We’re now part-way through installing external wall insulation. This has been a learning process for myself and Bespoke Builders, neither of us had previous experience of this.
The first step is to fix the insulation baords to the outside of the house. Bespoke ordered Kay-Cel expanded polystyrene (EPS) insulation boards; this wasn’t the material that I wanted although it did meet the spec that we’d given the builders so I can’t blame them for getting what they were advised would be an appropriate and economical product. EPS has about half the insulating value of urethane or phenolic insulation boards (like Kingspan for example) and it’s also far less dense. Density is important because there will be a relatively thin brittle layer of render over the insulation board, so a denser board should be more resilient to accidental damage in the future. We eventually decided to buy Kingspan Therma boards instead, which we got an highly discounted rates from Seconds&Co.
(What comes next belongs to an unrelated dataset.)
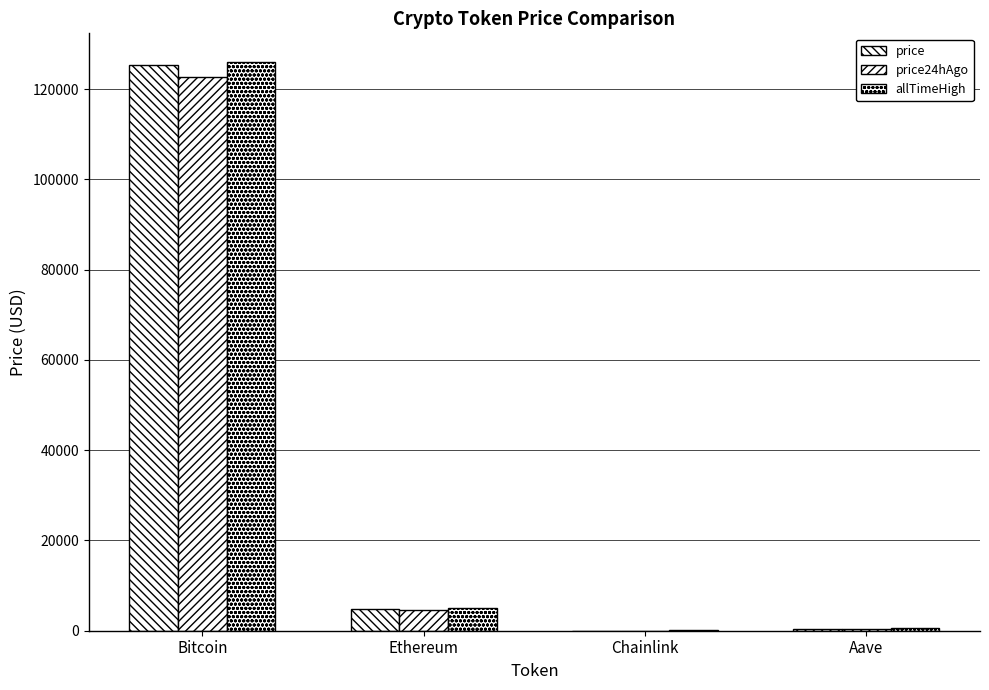

What is the sum of all price24hAgo values?

127481.0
Bespoke selected a render system from Parex, which includes a base-coat (a bagged powder which is mixed into a smooth white paste) and a reinforcement mesh (a green man-made fibre net supplied in 1m wide rolls).
The Kingspan boards are stuck to the house using dabs of the Parex basecoat and then drilled and fixed with plastic fixings (similar to these).
The insulation board is covered with a layer of the Parex base-coat (applied with a trowl like render), the reinforcement mesh is pressed into the base-coat and and more basecoat applied on top and “scratched up” to provide a good key for the top coat. The end result is a white finish which dries rock-hard and completely hides the insulation and mesh.
Corner and bell-cast beads are stuck in place (with a bit more base-coat) ready for the final render coat. We specified a through-colour render because we don’t want to have to paint (and repaint and repaint…) it. Parex can supply their own top coat but Bespoke were advised that they can use a traditional sand-cement render, which will less expensive. The render will use a yellow powder dye, four parts local yellow-brown builders sand and one part white cement. We experimented to get the quantities of yellow dye right, we want a finished look which blends in with neighbouring houses (mostly sandstone or off-white paints).
The top coat of render was applied the week after Easter. Unfortunately hairline cracks appeared over most of it and work on the rendering has now stopped pending investigation. All walls have these cracks except for the front of the house – was is the first wall to be rendered. What’s different about this wall? It’s the only wall which wasn’t insulated (the base-coat and top coat were applied directly over the existing pebble-dash); it was done on a different day; in different weather (although I think every day was pretty hot and dry); the mix could have been slightly more or less wet (there shouldn’t be any other difference as quantities were measured carefully to ensure that colours match).
There’s no sign of the render coming off, it’s just cracked all over. I took photos a week ago for comparison and I don’t think the cracks have spread or widened. The builders are seeking specialist advice – I’ll update this page when the problem is understood and resolved.







Did you get this sorted in the end then? How?
A couple of cracks were hacked-out and filled with a sand-cement mortar then left for a few weeks to see if more cracks appeared. They didn’t. From this it was concluded that that the cracking was not increasing and had occurred only during the drying process. The render seems sound, there’s no signs of it becoming loose. It is being covered with a tyrolean finish (using Webber’s Cullamix bagged tyrolean mix) which should both fill the hairline cracks and hide them. We wanted a flat render finish, now we will have a tyrolean finish (and we’ve had to wait for some months for Bespoke to get on with it) but at least things are progressing.
The reason for the cracks appearing is still not clear. I think it dried too fast – the render was applied in hot sunny weather and because it was over insulation there was nowhere for the heat to go (without the insulation it would dissipate through the blockwork behind the render). TMaybe the rendering should have been done in cooler conditions or should have been sprayed to slow the drying or shaded from the sun. Bespoke came up with various other reasons relating to the change from the original polystyrene insulation boards which they intended to use to Kingspan insulation.
We used mostly Kingspan ThermaWall TW53 but one wall has Kingspan Kooltherm K5 because the TW53 was thicker than the space available for it on the elevation. Both cracked the same way, maybe slightly more cracking on the K5 but it’s hard to judge.
Time will tell whether the tyrolean finish resolves the problem, I think it will be okay.